Interesting. I suppose you're right, because the pressure is so constant, but it's a little counter intuitive for me. Thinking about the lid blowing off a pressure cooker, steam engines, and just the spec of the parts used for each (the thickness of steel piping vs copper or pex, and the puny little valves used to shutoff water vs steam).

 Your whole steam heat system is regulated by multiple valves which keep the pressure from getting too high. They're pretty small. There's a main pressure detector which will shut down the boiler if the pressure goes up too much. 

I'm not sure why the steam pipes are so much larger and thicker. Maybe so they retain heat better and don't cool the steam inside them too quickly.


tjohn

A residential steam boiler should operate at a pressure of 1 PSI or less.

https://inspectapedia.com/heat/Steam-Boiler-Pressure.php

I don't know the speed at which steam travels through the pipes - the experts say around 25 fps.

https://forum.heatinghelp.com/discussion/158666/steam-velocity





master_plvmber
mrincredible said:


 Your whole steam heat system is regulated by multiple valves which keep the pressure from getting too high. They're pretty small. There's a main pressure detector which will shut down the boiler if the pressure goes up too much. 
I'm not sure why the steam pipes are so much larger and thicker. Maybe so they retain heat better and don't cool the steam inside them too quickly.

What in the **world** is this ^^ answer?


mrincredible

Well, break it down for me. Take me to school. Give me a good larnin. 

Doesn't every radiator have a valve on it to release air? Isn't there a pressure regulator on the boiler to keep the pressure from rising too high?

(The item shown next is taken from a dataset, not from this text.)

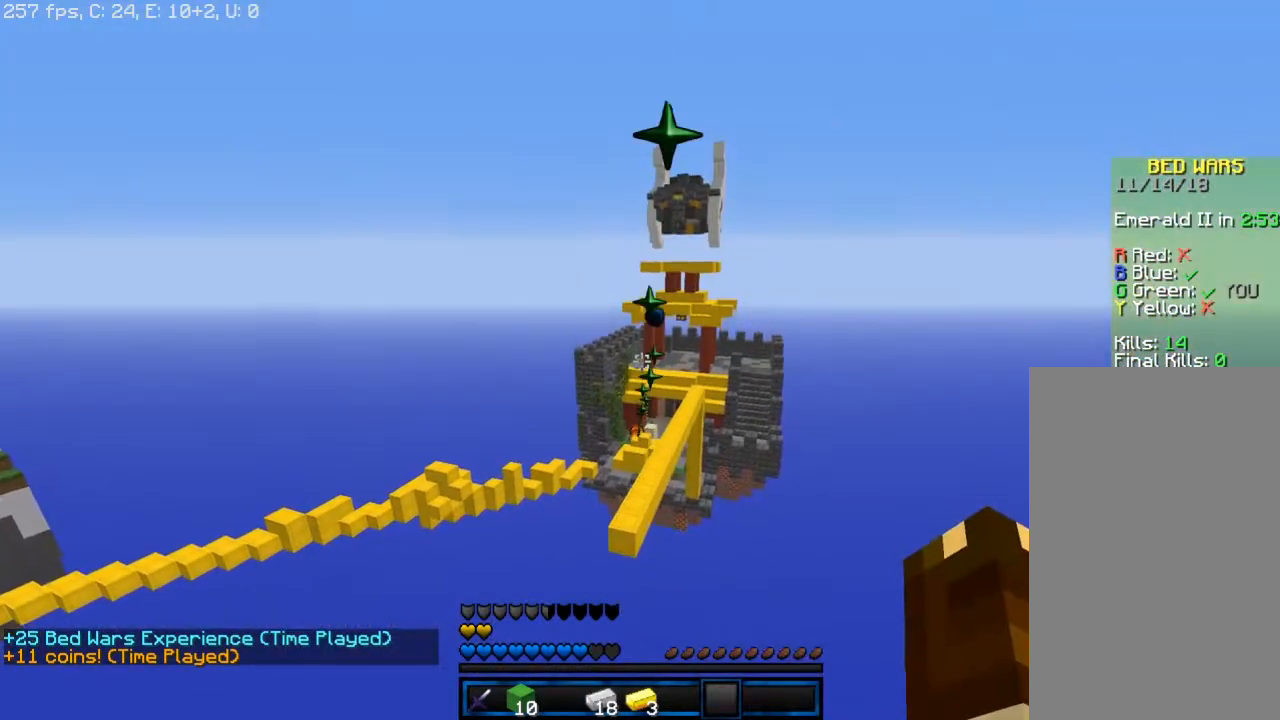
{"keys": [], "mouse": [], "events": []}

A steam heat system isn't like a sealed pot that will pop open.  That's my point. It's not high pressure and there are lots of mechanisms to keep it so. 


annielou

ok so back to the second suggestion. Why rubber? What kind of rubber? Won’t it melt?


yahooyahoo

Get pipe replaced before catastrophic failure occurs.  Much more convenient to schedule an appointment than call a plumber in the middle of the night.


gerritn
annielou said:
ok so back to the second suggestion. Why rubber? What kind of rubber? Won’t it melt?

No, because it will plug the hole. You can go to Home Depot, Plumbing department. They may sell clamps with built-in rubber for situations like this. But they also sell little red rubber pieces (4" x 4" or so, a few $'s each) and then some clamps ($0.25 to $2 depending on size). You cut the rubber to what you need, put it on the hole, apply and tighten the clamps, and voila. Will last several years.

But sooner or later you will need a plumber to replace pieces of the pipes, I do not disagree with that. But clamps and rubber are a very good stop-gap.


steel

I know a guy who had a bucket under a steam pipe leak in the basement and every day had to add water to the boiler all winter. I won't recommend it.


tjohn
gonets said:
I have steam heat, and in the basement, I see that a pipe is corroded and leaking. It's a drip, drip right now. The dripping actually increased in frequency over the course of the last 4 hours. Was wondering if there's a reliable way to patch the pipe. If it's just a temporary fix, how much time could I expect it to by me? Leak is on pipe in basement.
 

Bottom line - get a plumber to fix it.  You aren't going to have a steam pipe explosion as seen in movies, but it could fail completely at an inconvenient time.